Thèmes: collection du Seum (récit)

Date de sortie: septembre 2022

Détail: 115 x 205 mm / 56 pages
ISBN: 978-2-492352-09-6
Prix: 7€





VOMIR - Simon Arbez




VOMIR est une overdose.
VOMIR se cogne à la drogue.
VOMIR est allongé dans un lit d’hôpital.
On y rencontre des soignants
qui réaniment, des organes qui
dysfonctionnent et un sexe mutilé.
On y trouve une vie branchée
à des machines, des réflexions
sur la dépendance et des
considérations sur le genre.
On y croise un chat ambigu,
de l’amour, des vikings, de l’électro
minimaliste transhumanisée
et un vampire en forme de juke-box.
VOMIR est une tentative pour survivre.


Ce récit est le témoignage d’un jeune homme ayant survécu à une prise mortelle de drogues. Sous forme de journal intime, il nous plonge dans les semaines qui suivent cet évènement. La rencontre entre l’autodestruction et les espaces du soin devient le cadre propice à des réflexions poétiques et politiques.

~ l’auteur ~
Simon Arbez est né en 1995 et il est musicien. Il participe à de nombreux projets musicaux : films, studios, concerts. Vomir est son premier texte.


       


« J’ai erré et vomi quatre jours et quatre nuits avant de trouver la force d’aller m’effondrer aux urgences. Fanny a dit que j’étais pas loin de l’arrêt cardiaque, elle m’a mis sous perfusion pour me réhydrater, j’étais tout sec. Rien gardé depuis la « fête ». Fanny a enfoncé une sonde à l’intérieur de mon sexe pour relier ma vessie à un tuyau en plastique.
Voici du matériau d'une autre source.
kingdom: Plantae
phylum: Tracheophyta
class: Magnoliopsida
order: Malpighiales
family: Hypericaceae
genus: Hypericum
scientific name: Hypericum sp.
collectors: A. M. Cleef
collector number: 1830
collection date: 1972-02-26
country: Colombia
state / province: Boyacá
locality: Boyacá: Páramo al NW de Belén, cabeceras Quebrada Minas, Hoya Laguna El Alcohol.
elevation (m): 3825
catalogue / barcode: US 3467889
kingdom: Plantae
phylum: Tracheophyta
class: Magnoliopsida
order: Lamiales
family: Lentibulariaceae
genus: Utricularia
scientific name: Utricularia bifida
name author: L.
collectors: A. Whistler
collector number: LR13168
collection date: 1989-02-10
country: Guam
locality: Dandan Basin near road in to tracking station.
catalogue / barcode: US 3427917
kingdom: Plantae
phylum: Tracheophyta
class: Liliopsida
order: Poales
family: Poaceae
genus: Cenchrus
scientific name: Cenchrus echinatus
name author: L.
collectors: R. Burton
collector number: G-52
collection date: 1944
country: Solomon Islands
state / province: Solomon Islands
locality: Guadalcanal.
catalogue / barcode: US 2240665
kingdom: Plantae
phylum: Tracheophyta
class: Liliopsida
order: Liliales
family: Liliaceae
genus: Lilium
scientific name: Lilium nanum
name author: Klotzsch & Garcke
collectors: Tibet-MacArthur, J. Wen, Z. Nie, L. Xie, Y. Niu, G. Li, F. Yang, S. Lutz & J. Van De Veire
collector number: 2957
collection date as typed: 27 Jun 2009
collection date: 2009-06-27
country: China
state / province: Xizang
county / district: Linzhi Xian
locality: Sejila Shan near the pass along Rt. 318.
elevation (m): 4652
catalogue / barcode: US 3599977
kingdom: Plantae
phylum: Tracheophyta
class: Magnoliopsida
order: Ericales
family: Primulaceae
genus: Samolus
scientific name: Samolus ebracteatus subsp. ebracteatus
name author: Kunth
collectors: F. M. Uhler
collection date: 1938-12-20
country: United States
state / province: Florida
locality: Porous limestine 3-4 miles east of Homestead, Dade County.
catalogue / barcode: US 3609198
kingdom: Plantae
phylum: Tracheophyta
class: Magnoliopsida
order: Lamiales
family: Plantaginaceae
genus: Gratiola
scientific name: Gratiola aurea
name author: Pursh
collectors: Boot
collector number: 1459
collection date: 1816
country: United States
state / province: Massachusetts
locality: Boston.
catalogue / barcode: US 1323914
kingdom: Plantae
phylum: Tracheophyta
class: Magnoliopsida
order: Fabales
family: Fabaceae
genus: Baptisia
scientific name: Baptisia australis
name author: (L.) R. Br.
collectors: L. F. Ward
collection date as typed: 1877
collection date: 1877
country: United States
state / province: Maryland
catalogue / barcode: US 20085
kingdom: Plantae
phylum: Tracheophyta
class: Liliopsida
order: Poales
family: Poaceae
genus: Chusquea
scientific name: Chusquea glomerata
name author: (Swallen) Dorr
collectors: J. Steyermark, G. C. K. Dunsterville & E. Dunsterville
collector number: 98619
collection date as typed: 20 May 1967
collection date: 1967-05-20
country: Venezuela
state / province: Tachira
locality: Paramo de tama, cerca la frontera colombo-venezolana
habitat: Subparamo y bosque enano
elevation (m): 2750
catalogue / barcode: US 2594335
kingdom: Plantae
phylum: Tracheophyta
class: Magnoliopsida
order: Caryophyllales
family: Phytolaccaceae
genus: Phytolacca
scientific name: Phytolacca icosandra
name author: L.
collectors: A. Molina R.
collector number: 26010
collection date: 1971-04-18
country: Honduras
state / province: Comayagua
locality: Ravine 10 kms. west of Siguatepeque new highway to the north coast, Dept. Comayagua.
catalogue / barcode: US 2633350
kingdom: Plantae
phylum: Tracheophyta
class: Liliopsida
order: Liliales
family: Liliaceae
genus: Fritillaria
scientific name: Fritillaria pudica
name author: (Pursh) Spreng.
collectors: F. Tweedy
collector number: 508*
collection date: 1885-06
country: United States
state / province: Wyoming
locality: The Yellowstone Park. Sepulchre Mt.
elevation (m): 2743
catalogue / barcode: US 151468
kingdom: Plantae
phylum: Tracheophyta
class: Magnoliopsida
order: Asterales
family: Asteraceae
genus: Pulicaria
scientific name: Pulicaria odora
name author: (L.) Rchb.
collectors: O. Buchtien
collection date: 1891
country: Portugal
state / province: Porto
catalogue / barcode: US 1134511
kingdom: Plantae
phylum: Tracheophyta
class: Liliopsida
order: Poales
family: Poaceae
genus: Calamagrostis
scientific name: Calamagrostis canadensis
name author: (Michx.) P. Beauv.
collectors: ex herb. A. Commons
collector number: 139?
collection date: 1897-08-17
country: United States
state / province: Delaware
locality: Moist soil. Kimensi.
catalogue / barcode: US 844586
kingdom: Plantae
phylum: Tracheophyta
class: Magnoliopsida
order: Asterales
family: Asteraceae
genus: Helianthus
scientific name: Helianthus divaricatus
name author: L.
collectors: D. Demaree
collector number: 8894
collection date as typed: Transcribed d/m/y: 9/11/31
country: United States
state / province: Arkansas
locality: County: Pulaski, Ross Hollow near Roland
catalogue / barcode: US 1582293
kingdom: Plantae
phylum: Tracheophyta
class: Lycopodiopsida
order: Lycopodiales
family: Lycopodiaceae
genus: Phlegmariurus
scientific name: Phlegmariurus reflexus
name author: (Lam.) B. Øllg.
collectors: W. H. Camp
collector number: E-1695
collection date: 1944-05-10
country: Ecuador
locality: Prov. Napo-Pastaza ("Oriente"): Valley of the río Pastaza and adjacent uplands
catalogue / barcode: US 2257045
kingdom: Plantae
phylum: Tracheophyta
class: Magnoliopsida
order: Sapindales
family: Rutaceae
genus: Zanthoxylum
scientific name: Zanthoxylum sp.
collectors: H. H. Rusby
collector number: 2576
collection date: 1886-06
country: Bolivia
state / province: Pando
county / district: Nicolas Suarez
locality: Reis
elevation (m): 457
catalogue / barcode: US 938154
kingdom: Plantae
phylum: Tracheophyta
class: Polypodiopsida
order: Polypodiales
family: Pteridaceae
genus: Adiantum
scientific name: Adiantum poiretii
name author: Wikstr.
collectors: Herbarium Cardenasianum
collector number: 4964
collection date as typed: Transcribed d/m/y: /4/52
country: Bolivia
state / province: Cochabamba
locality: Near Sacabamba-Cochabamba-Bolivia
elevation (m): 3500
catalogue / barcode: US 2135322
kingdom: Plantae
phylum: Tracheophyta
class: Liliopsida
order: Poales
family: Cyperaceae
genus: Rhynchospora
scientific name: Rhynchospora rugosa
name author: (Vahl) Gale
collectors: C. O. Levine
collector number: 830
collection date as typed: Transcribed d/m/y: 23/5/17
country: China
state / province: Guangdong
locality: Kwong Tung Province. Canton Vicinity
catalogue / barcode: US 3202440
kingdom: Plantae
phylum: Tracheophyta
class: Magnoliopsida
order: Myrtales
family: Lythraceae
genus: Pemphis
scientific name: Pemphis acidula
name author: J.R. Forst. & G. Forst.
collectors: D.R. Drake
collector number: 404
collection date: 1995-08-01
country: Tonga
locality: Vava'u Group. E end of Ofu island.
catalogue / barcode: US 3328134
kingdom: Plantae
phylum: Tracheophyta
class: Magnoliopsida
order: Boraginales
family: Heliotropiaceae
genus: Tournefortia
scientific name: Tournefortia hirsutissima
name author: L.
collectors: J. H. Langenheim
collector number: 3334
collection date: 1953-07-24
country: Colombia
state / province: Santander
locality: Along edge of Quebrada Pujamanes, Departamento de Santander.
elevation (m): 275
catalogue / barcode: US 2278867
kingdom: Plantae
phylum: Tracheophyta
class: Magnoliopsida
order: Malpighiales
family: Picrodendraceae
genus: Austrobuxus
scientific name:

Elle a dit « Respirez, c’est pas grave si je vous stimule et que vous bandez, on a l’habitude ». J’en étais pas vraiment là dans mes considérations. Entre autres choses, les résidus de ma masculinité généraient un sentiment de complète profanation. Terreur phallique de base. Je suis tombé amoureux direct de Fanny, quelle douceur au milieu du chaos! Quel professionnalisme. J’ai envie de croire qu’il s’est passé un truc réciproque à ce moment là. Une intensité certaine dans les regards en tout cas. Quel boulot. Quand tout ça sera fini, je l’inviterai à boire un cocktail sans alcool. C’est pas si mal comme début de relation. Ça nous évitera les pudeurs habituelles.»